Find all prime numbers$\displaystyle K$
and all positive integers $\displaystyle N$
such that
$\displaystyle K = N^4+4.$
The only solution is $\displaystyle N=1,K=5$.
$\displaystyle N$ clearly has to be odd. If $\displaystyle N>1$, then $\displaystyle N$ must also be divisible by 5; if it isn’t, $\displaystyle N^4+4$ would be divisible by 5 by Fermat’s little theorem.
Hence if $\displaystyle N>1$, let $\displaystyle N=5(2k-1)$, $\displaystyle k\ge1$.
Then $\displaystyle N^4+4=625(2k-1)^4+4=\left[4(5k-2)^2+1\right]\left[4(5k-3)^2+1\right]$ is a product of two integers both greater than 1 and hence cannot be prime.
I found a better solution.
If $\displaystyle N$ is even, then $\displaystyle N^4+4$ is an even number greater than 2, so it is not prime.
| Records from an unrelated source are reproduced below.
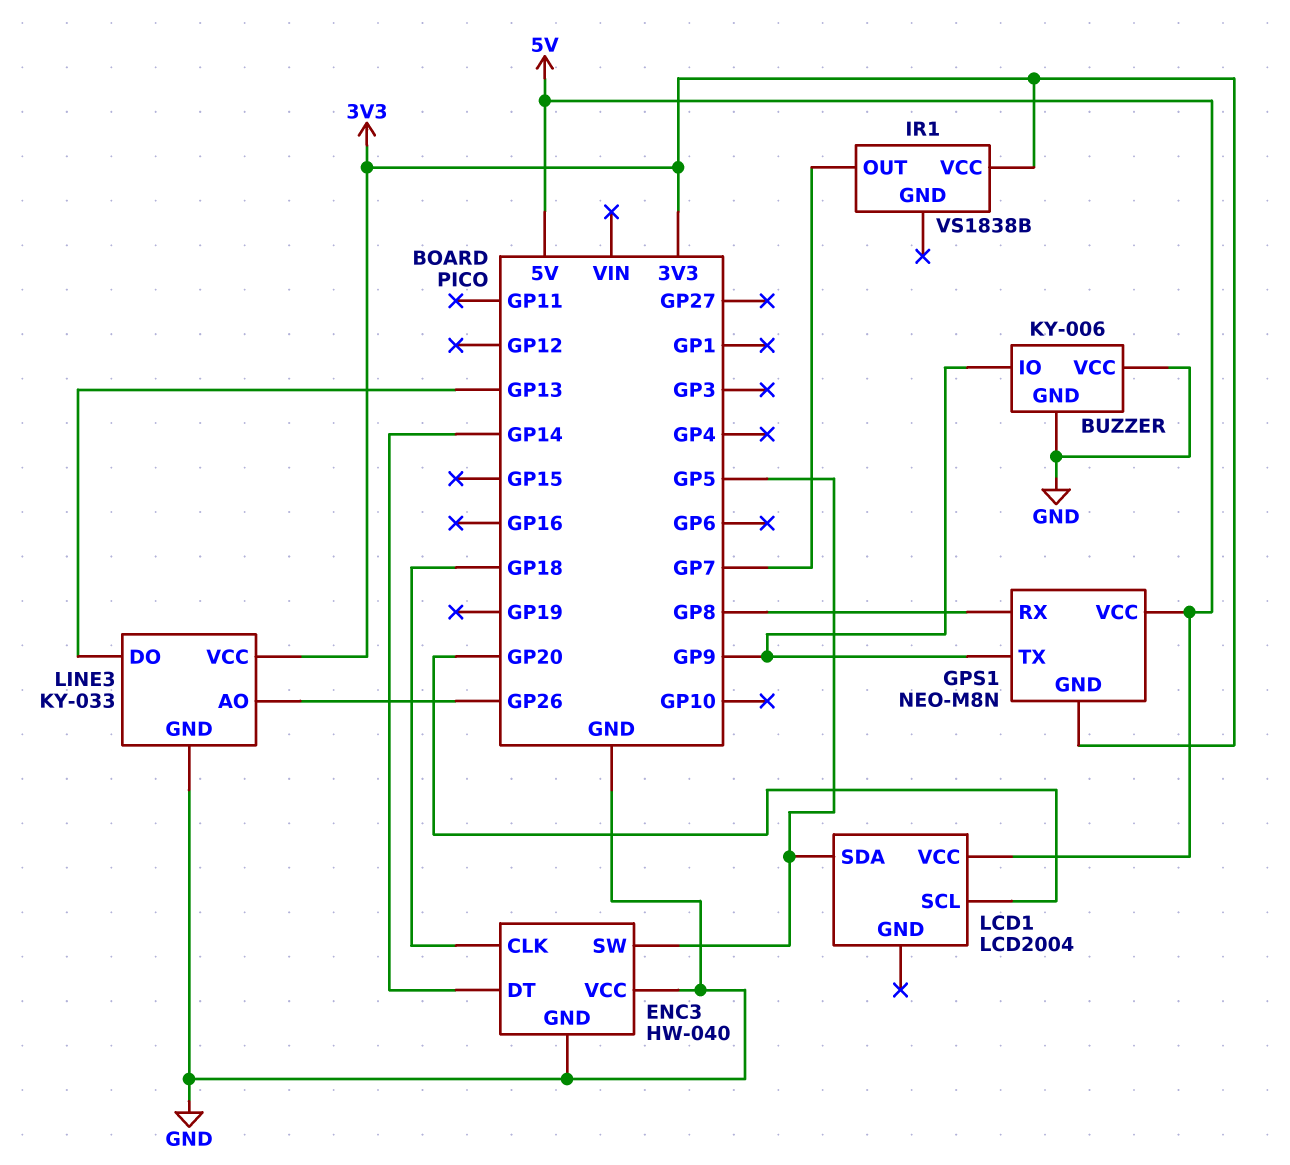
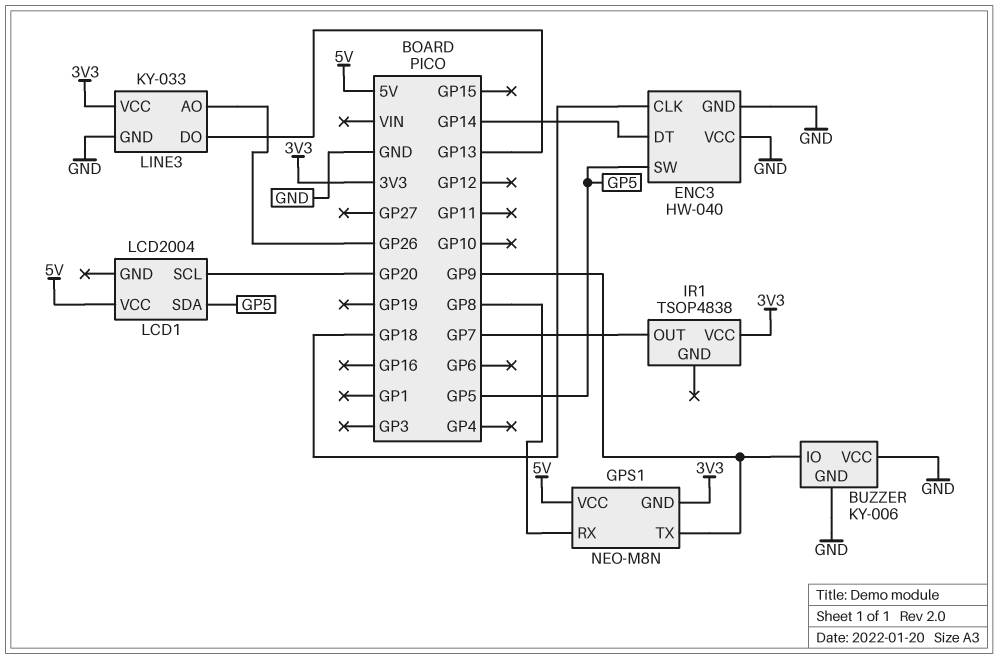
IR1: VS1838B -> TSOP4838

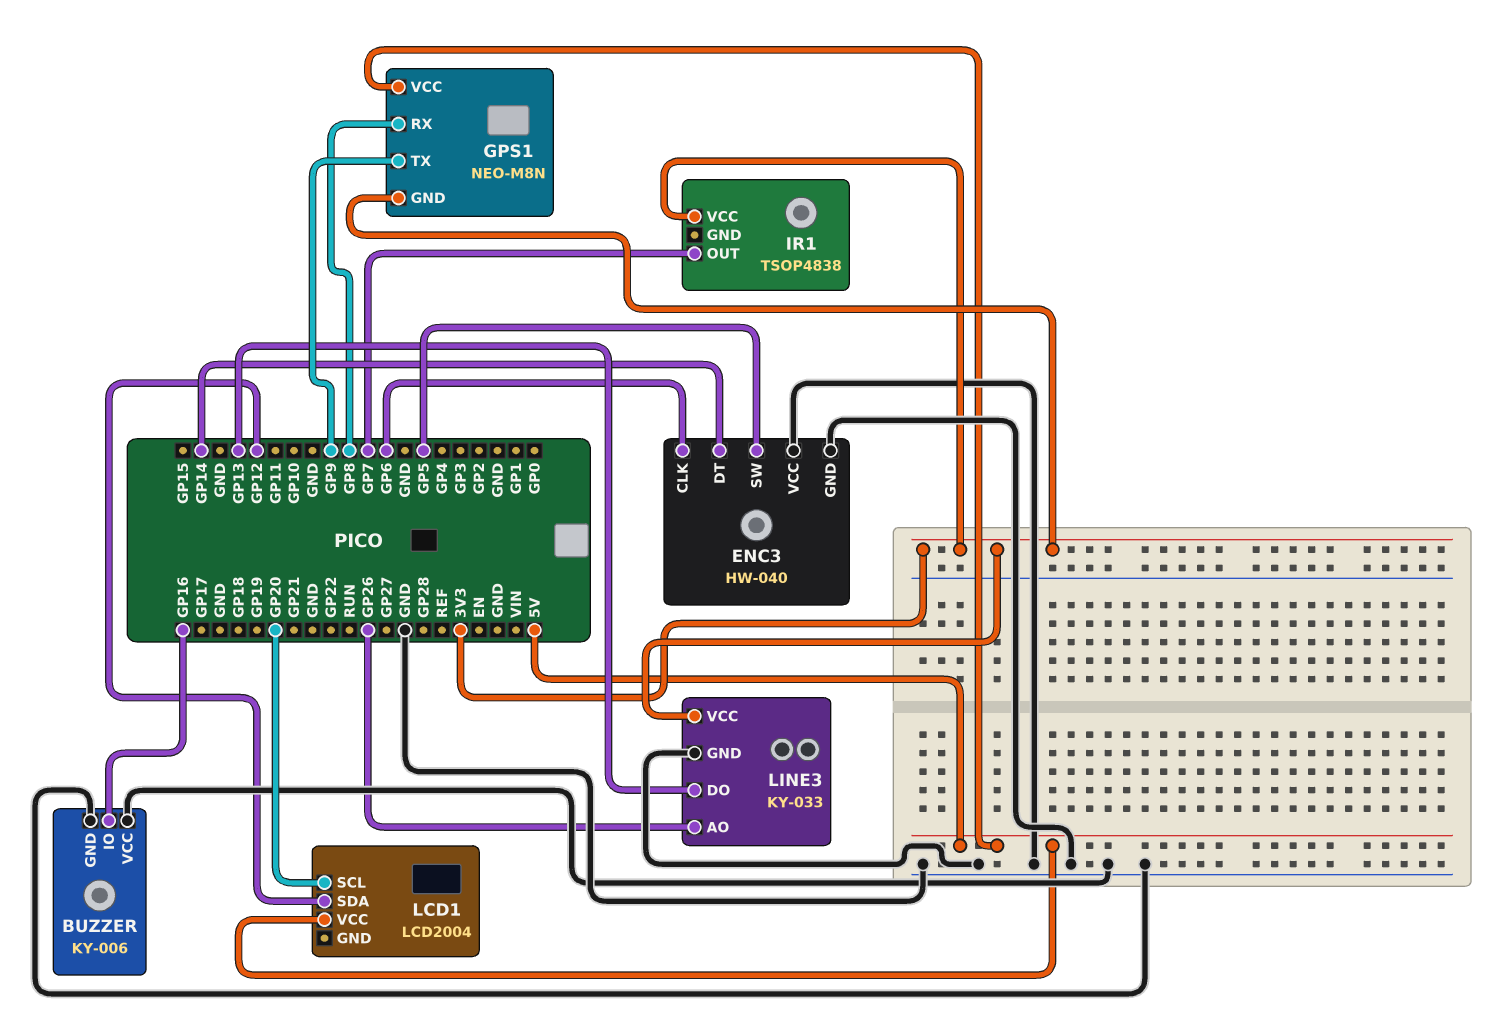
BUZZER pin IO: GP9 -> GP16
ENC3 pin CLK: GP18 -> GP6
LCD1 pin SDA: GP5 -> GP12

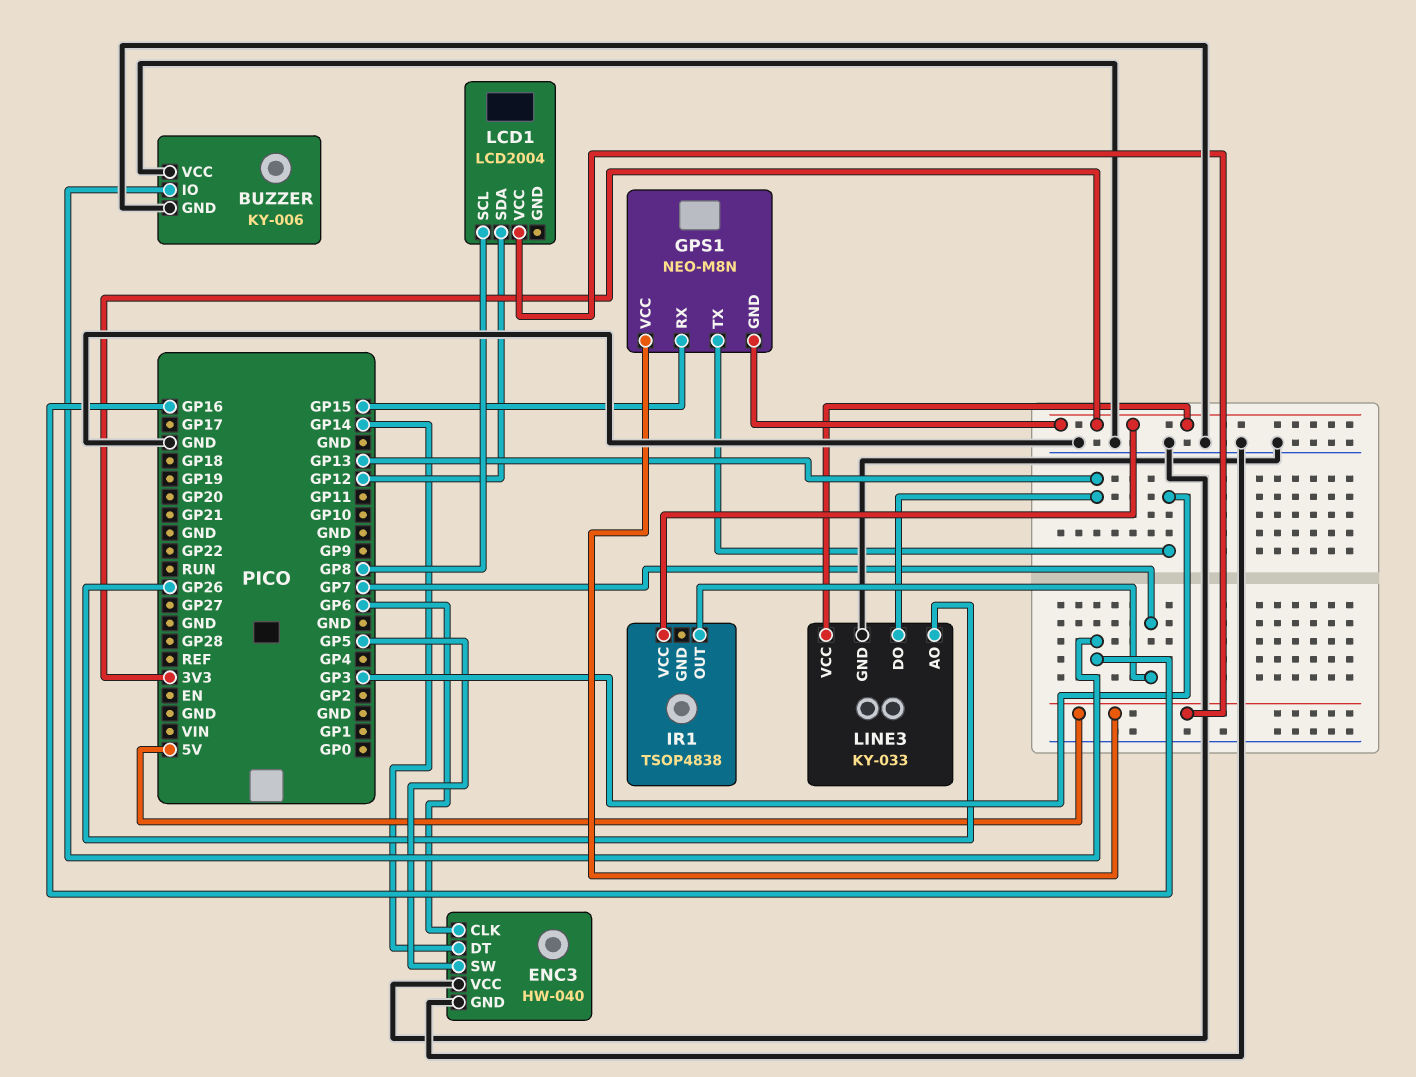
GPS1 pin RX: GP8 -> GP15
GPS1 pin TX: GP9 -> GP3
LCD1 pin SCL: GP20 -> GP8

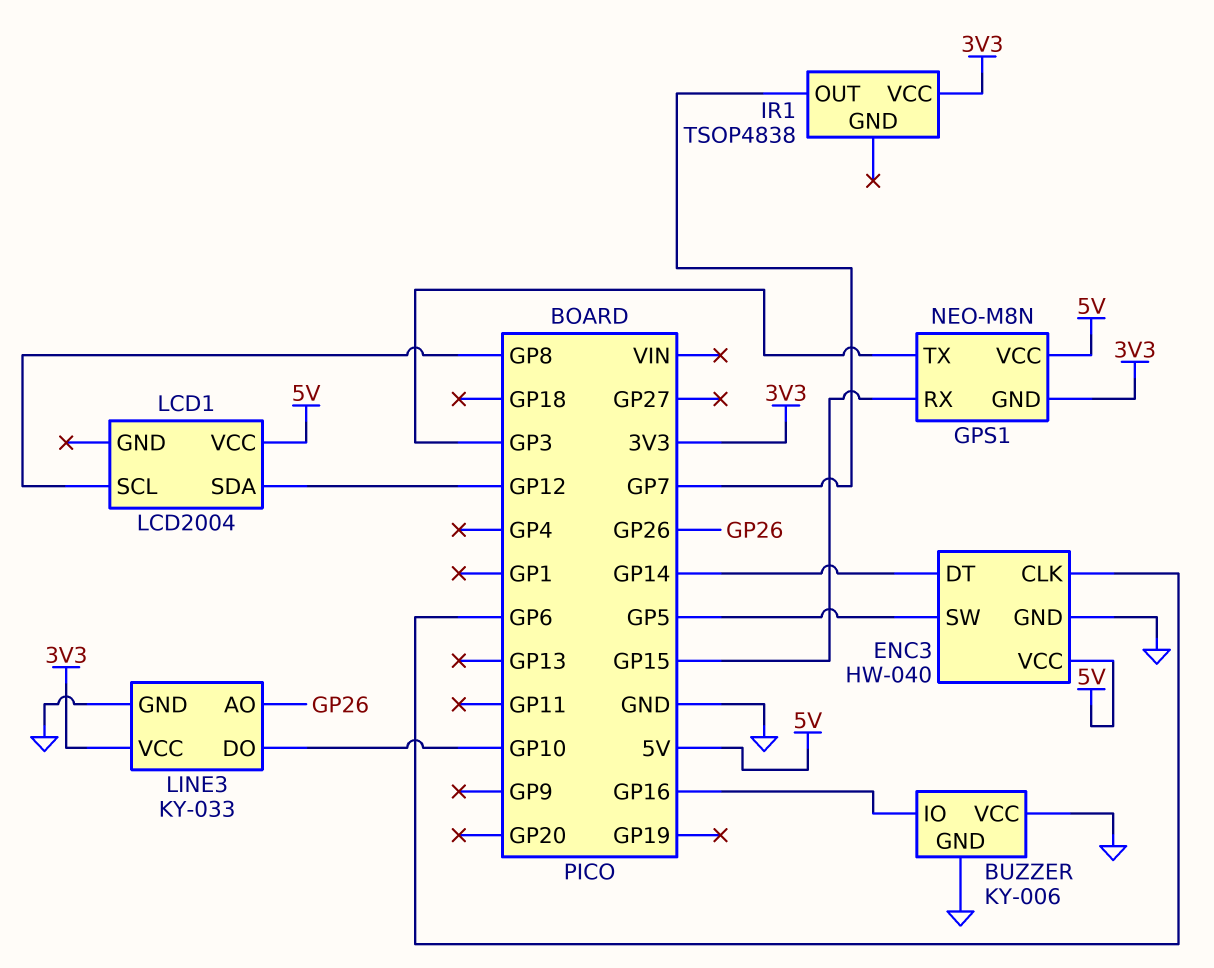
ENC3 pin VCC: GND -> 5V
LINE3 pin DO: GP13 -> GP10

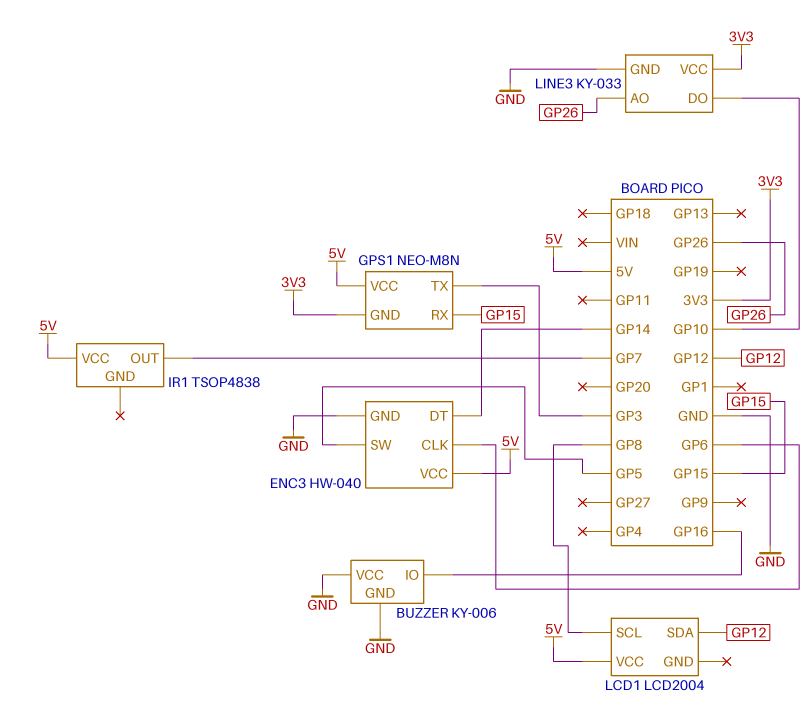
IR1 pin VCC: 3V3 -> 5V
If $\displaystyle N$ is odd, let $\displaystyle N=2m+1$, $\displaystyle m\ge0$.
Then $\displaystyle N^4+4=(2m+1)^4+4=\left(4m^2+1\right)\left(4(m+1)^2 +1\right)$.
If $\displaystyle m>0$, both the factors are greater than 1 and so $\displaystyle N^4+4$ is not prime. Hence the only solution is when $\displaystyle m=0$, i.e. $\displaystyle N=1$.